Wednesday, May 12, 2010

Riptide



Coming back to writing, and to working on something new, after a time away is akin to being a swimmer caught in a riptide: you must make many repeated attempts to get to where you want to be... and patiently, ever so patiently, hold steady.

I grew up spending quite a bit of time on the South Carolina coast, even lived on a sea island for a while, and I know all about riptides and how you're supposed to free yourself from one. I was even a lifeguard for a decade. But none of this seems to matter when it comes to my writing life, and the analogy I'm attempting to make: I am caught in a writing riptide, I have the tools and resources to set myself free, but I'm impatient and worn out from fighting my own daily life to get there. I know I should lift my feet, float on my back and let the current take me a ways first, but who has the time for that sort of release?

During the last week of April I worked like I haven't worked, writing-wise, in years, all in order to get my historical novel ready in time to be submitted to the 2011 Novello Press Award. The award is for N.C. and S.C. writers, and it's through the Charlotte Mecklenberg Library. Past winners, like Ron Rash, have gone on to publishing success--regionally and beyond. It's a great contest, and a wonderful opportunity to get your writing in front of the right eyes. Since my literary agent has been unsuccessful for the past almost three (gulp) years in finding a publisher for my novel, he gave me the go-ahead to submit. I do not think, for one moment, that I will win.

This is not an attempt at false humility: I really don't have a chance. Past winners have written, for the most part, modern fiction, the only "historical" winner a novel set in the early 20th century. Genre fiction was not allowed, "genre" including horror, romance, western, mystery, etc. And since my novel is possessed of several different "types" (which I loathe to even type)--adventure, romance, historical, literary, popular--I thought, What the heck? Maybe the judges will at least read until the end.

Finding time to write has become almost impossible. I have a 9 month old at home with me, and she is not fond of napping. If I'm lucky, I get 45 minutes to myself in the morning. (This, I know, is punishment for all the times I rolled my eyes pre-pregnancy at the mothers of one child who complained at lack of personal time. God is a woman, and She is enjoying my idiocy.) Said 45 minutes sometimes include getting my allergy shots at the doctor's office, paying bills, making a phone calls(s), doing laundry, or--but less often--cleaning the house. So, for a week while working on my manuscript, I worked and wrote new pages late into the night and many nights into the wee morning hours.

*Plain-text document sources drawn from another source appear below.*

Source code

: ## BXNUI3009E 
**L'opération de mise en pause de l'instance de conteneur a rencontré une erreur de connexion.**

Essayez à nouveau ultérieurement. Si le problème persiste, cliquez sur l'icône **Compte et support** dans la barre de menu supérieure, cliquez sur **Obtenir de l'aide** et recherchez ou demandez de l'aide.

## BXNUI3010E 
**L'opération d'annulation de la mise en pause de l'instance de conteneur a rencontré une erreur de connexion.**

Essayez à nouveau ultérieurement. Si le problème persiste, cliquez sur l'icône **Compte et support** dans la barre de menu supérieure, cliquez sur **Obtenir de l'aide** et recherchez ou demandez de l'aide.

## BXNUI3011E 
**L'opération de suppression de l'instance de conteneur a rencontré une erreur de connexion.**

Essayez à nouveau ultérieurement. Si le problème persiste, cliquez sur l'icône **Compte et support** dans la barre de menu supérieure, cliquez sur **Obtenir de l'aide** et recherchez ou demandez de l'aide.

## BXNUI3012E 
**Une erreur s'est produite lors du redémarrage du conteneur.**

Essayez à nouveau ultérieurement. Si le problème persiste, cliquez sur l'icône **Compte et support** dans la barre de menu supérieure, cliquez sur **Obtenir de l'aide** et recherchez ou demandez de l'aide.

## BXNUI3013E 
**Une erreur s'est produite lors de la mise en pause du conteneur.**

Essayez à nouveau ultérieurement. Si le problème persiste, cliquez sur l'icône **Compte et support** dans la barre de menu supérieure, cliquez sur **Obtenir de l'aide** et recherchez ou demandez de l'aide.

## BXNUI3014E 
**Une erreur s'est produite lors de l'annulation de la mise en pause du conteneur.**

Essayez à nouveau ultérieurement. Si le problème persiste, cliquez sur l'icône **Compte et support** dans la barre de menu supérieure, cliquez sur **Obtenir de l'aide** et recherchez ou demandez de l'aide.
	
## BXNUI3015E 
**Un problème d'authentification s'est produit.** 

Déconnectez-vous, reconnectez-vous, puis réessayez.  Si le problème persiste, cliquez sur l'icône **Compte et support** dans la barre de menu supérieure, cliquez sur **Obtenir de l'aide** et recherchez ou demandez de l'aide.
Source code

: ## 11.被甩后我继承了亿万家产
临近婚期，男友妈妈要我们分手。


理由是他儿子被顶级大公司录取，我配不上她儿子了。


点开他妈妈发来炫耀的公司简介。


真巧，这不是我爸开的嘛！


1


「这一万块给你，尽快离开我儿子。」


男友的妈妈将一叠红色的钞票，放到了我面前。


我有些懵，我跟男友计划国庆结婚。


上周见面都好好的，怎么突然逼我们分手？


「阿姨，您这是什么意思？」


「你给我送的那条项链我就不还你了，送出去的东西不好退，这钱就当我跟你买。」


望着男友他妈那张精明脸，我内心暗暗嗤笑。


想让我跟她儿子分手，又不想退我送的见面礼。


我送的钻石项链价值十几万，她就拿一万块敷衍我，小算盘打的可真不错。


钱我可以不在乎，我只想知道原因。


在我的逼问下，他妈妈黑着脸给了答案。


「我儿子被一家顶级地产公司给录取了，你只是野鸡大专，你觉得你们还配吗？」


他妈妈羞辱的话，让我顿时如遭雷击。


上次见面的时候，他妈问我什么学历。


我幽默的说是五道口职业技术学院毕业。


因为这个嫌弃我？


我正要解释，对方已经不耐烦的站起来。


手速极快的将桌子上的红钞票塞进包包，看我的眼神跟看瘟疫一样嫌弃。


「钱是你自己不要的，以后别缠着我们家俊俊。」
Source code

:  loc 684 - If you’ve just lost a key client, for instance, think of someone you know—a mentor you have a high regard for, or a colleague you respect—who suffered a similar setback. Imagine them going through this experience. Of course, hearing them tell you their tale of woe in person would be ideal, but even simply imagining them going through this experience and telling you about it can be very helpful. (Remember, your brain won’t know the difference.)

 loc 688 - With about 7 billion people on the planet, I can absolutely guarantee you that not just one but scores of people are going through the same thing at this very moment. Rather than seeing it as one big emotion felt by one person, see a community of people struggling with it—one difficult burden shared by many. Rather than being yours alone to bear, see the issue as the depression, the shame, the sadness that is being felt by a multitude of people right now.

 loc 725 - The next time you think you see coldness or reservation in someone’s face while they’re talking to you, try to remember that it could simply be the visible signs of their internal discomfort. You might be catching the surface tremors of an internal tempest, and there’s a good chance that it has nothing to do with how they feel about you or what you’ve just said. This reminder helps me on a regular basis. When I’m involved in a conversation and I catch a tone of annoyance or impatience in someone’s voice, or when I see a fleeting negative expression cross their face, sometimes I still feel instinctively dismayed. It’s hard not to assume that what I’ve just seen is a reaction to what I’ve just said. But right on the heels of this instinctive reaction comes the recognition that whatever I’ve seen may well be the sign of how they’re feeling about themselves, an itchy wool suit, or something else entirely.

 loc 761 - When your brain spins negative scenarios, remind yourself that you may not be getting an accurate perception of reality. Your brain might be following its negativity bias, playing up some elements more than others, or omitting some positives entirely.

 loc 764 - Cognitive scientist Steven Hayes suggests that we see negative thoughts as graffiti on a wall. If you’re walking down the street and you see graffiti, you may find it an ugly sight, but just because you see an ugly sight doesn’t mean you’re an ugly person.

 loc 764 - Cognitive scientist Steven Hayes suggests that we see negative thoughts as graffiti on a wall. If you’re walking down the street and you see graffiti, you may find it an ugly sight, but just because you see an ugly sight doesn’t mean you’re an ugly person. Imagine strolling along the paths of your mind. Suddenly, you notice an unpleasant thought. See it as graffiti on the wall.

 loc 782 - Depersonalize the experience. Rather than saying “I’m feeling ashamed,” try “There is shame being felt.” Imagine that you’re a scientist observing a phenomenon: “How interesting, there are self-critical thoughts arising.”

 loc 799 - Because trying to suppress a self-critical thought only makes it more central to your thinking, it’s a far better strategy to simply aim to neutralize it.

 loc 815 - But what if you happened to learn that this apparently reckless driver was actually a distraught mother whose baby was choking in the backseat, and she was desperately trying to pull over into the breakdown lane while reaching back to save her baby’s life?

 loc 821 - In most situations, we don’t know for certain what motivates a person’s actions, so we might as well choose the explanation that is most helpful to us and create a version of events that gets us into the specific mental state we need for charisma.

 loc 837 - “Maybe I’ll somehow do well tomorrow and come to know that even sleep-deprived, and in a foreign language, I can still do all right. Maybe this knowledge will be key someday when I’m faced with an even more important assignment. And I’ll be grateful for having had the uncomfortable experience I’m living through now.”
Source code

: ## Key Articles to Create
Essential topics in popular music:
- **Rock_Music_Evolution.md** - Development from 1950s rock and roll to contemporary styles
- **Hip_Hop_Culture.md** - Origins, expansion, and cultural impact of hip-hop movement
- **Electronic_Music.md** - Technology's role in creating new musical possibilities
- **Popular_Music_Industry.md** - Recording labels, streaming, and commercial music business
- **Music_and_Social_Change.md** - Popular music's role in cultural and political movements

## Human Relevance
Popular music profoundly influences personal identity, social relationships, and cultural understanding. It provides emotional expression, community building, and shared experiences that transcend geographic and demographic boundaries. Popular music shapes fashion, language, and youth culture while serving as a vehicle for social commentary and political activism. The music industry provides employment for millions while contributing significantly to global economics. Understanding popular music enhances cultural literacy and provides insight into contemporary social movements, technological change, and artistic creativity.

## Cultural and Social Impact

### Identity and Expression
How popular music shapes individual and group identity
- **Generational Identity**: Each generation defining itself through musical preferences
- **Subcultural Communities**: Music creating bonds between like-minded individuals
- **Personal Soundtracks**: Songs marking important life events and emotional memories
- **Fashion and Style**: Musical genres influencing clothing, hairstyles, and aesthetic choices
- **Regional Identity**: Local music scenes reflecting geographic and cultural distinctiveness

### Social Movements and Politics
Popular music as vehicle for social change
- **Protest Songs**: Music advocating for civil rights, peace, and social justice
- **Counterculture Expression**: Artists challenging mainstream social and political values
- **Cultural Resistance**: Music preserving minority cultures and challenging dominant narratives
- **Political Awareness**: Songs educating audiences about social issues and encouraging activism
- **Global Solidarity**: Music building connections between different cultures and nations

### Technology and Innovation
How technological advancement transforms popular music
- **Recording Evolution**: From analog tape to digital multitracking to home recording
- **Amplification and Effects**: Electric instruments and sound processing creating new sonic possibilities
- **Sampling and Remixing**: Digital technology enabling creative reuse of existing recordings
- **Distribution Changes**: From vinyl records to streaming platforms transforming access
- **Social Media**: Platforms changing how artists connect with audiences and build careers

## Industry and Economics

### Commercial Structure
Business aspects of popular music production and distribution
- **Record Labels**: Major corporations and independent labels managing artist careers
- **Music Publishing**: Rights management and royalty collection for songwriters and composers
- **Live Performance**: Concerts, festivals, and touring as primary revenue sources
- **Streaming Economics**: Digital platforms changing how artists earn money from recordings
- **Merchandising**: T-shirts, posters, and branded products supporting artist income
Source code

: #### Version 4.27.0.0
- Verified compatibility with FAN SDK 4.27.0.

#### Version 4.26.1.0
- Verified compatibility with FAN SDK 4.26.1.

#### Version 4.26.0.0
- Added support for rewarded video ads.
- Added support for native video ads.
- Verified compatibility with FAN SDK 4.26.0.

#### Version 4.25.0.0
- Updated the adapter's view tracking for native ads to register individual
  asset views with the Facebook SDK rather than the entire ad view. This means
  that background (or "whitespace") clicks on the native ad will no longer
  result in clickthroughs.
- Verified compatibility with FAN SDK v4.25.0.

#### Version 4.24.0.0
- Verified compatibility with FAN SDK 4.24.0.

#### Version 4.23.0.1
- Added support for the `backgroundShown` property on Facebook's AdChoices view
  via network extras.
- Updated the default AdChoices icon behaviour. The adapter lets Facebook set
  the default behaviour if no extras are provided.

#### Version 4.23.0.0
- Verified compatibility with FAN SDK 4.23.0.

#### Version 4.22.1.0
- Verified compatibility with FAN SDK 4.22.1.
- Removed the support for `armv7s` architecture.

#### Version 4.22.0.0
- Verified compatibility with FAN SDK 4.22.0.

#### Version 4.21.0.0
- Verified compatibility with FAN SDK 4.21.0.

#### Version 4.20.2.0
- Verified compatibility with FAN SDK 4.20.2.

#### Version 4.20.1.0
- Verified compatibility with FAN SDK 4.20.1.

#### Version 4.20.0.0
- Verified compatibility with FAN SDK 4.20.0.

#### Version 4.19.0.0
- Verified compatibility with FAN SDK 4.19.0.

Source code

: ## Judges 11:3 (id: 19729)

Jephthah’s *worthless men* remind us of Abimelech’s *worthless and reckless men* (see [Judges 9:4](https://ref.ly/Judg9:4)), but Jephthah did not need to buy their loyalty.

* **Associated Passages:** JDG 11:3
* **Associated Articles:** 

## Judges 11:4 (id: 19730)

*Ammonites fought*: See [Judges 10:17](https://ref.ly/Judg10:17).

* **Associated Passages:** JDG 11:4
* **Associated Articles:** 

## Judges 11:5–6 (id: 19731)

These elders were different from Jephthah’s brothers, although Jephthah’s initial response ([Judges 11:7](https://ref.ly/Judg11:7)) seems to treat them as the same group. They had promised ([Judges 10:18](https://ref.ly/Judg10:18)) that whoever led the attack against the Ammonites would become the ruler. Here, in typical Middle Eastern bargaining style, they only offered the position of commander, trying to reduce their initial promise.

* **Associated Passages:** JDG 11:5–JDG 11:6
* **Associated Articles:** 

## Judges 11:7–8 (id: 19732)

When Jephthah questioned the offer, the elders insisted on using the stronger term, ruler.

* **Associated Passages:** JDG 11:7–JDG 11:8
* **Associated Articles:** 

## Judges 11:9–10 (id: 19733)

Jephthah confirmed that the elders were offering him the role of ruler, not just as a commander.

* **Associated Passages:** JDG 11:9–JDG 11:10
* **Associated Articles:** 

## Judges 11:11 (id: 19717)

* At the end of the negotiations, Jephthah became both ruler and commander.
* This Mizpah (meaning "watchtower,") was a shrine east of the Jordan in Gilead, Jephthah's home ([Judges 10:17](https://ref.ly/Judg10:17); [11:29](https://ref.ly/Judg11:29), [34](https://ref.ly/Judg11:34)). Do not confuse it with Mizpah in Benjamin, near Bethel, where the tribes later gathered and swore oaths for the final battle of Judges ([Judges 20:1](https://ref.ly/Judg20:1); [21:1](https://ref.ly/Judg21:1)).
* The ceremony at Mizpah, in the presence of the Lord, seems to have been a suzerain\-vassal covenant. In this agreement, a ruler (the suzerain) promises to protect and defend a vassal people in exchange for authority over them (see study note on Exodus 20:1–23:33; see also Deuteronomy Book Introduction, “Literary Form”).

I had not, necessarily, put off getting my manuscript ready for the contest until the last minute. I only learned of it two months before the deadline, and a maelstrom of events conspired to keep me from it: an almost three-week bought with a cold/sinus infection that I thought would simply go away, several weekends out of town or with guests, and a nice little sparring match with food poisoning... plus a teething baby. I suddenly turned around and I had a week left to rework a vastly researched, painstakingly and lovingly written, 430+ page novel.

Since I wanted to make a few changes several of the big-time NYC editors who'd read my novel had mentioned to my agent, and since contest rules stated that manuscripts had to be, at most, 400 pages long, this meant much work and stress on my part. By adjusting my story, making these changes, I altered the plot quite a bit. And so the week before it was due--also the same week before my in-laws were coming for a
visit--I wore myself completely out.

I'd taken on the challenge of the contest for two reasons: 1) to get my manuscript in front of a regional publishing professionals, who are perhaps more open to a story like mine; and 2) to get myself back into a writing schedule--to work with a deadline. And as exhausted as I was with caring for a baby all day and writing all night, I was happy. (My husband, maybe not so much--as he was sadly ingnored, but he was supportive as always.) Writing again, and even getting back to this work I'd spent two and a half years researching and writing (and even more working with an agent and suffering the tightrope walk that is waiting while editors at publishing houses take a look and judge, judge) was like coming home. I felt, more than I had in a long time and in the midst of being Mama, a role I happen to love, that this was me. Well, look at that... here I am.

But now the riptide. I have no novel to rework, no deadline to meet. What I have are three unfinished novels (one historical, a far sequel to my first; one modern; the third an amalgom of past and present), one finished novel that simply CANNOT SELL, a teething baby, a sadly neglected husband, a terrifying amount of weight to lose, and a desperate, yearning need to do and work at all of these things in a way that leans heavily on perfection. In the midst of it all, I ache to be extraordinary.

Experienced swimmers, strong and able, drown in riptides each year. The urge is primal: fight. Only those with an unerring patience and sense of permanence are able to let the current take them out to sea, knowing that when the time is right, they will swim at that curving parallel, a tang of saltwater in their mouths and a burn in their eyes, the swells rising--to finally arrive at shore.